**RECORDS SUPPLIED**
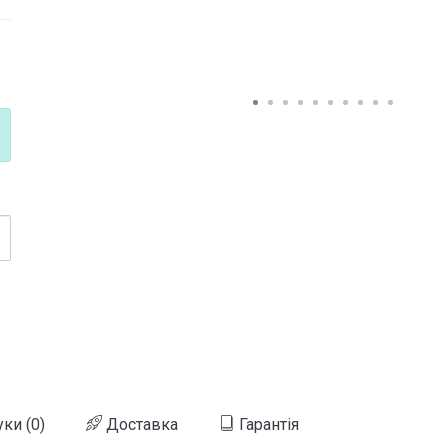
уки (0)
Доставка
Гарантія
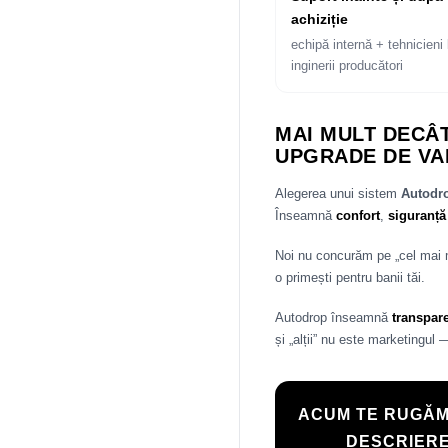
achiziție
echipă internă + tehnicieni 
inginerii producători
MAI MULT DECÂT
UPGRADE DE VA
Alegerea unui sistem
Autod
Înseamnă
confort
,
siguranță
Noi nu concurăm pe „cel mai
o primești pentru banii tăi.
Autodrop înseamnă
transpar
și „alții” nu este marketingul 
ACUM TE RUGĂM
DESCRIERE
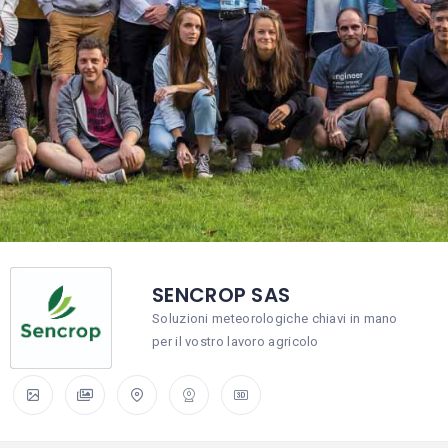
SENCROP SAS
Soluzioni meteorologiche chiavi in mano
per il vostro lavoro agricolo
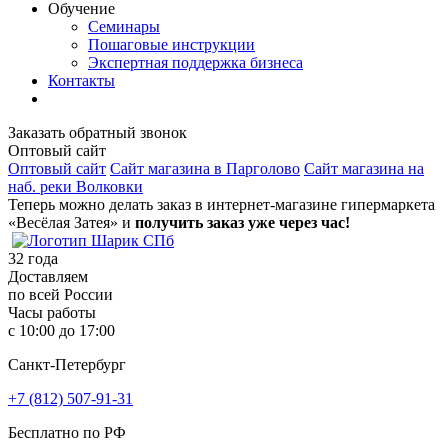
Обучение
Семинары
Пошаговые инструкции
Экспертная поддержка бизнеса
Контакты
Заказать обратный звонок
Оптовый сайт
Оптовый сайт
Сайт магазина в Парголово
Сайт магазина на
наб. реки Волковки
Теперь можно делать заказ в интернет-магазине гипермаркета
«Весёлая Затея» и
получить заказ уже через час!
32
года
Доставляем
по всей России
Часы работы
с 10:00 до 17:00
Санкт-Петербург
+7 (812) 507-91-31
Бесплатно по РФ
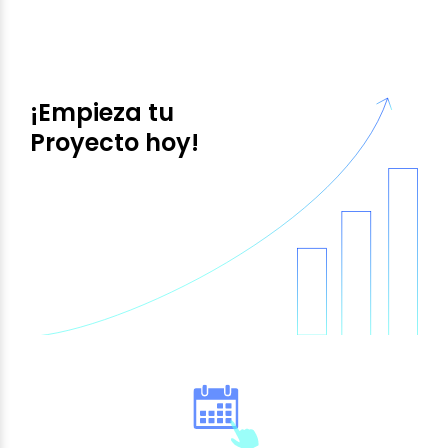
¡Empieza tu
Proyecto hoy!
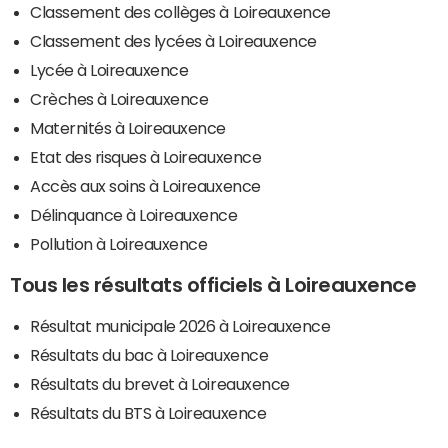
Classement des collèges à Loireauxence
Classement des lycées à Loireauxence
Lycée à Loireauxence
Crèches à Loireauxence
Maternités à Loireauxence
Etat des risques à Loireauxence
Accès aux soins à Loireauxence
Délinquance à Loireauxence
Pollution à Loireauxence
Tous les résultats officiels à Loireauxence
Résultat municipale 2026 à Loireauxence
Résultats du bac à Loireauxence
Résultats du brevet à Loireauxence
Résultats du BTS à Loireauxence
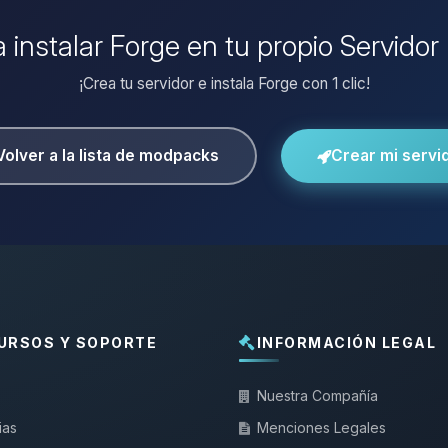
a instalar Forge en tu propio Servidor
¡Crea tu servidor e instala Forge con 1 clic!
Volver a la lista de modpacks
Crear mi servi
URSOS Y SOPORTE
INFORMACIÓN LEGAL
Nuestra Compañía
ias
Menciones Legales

**REQUIRED ACTION**
Copy each entry exactly as written, and drop the pictures from the copy.

**EXERCISE SOLUTION**
уки (0)
Доставка
Гарантія
achiziție
echipă internă + tehnicieni 
inginerii producători
MAI MULT DECÂT
UPGRADE DE VA
Alegerea unui sistem
Autod
Înseamnă
confort
,
siguranță
Noi nu concurăm pe „cel mai
o primești pentru banii tăi.
Autodrop înseamnă
transpar
și „alții” nu este marketingul 
ACUM TE RUGĂM
DESCRIERE
SENCROP SAS
Soluzioni meteorologiche chiavi in mano
per il vostro lavoro agricolo
Обучение
Семинары
Пошаговые инструкции
Экспертная поддержка бизнеса
Контакты
Заказать обратный звонок
Оптовый сайт
Оптовый сайт
Сайт магазина в Парголово
Сайт магазина на
наб. реки Волковки
Теперь можно делать заказ в интернет-магазине гипермаркета
«Весёлая Затея» и
получить заказ уже через час!
32
года
Доставляем
по всей России
Часы работы
с 10:00 до 17:00
Санкт-Петербург
+7 (812) 507-91-31
Бесплатно по РФ
¡Empieza tu
Proyecto hoy!
Classement des collèges à Loireauxence
Classement des lycées à Loireauxence
Lycée à Loireauxence
Crèches à Loireauxence
Maternités à Loireauxence
Etat des risques à Loireauxence
Accès aux soins à Loireauxence
Délinquance à Loireauxence
Pollution à Loireauxence
Tous les résultats officiels à Loireauxence
Résultat municipale 2026 à Loireauxence
Résultats du bac à Loireauxence
Résultats du brevet à Loireauxence
Résultats du BTS à Loireauxence
a instalar Forge en tu propio Servidor
¡Crea tu servidor e instala Forge con 1 clic!
Volver a la lista de modpacks
Crear mi servi
URSOS Y SOPORTE
INFORMACIÓN LEGAL
Nuestra Compañía
ias
Menciones Legales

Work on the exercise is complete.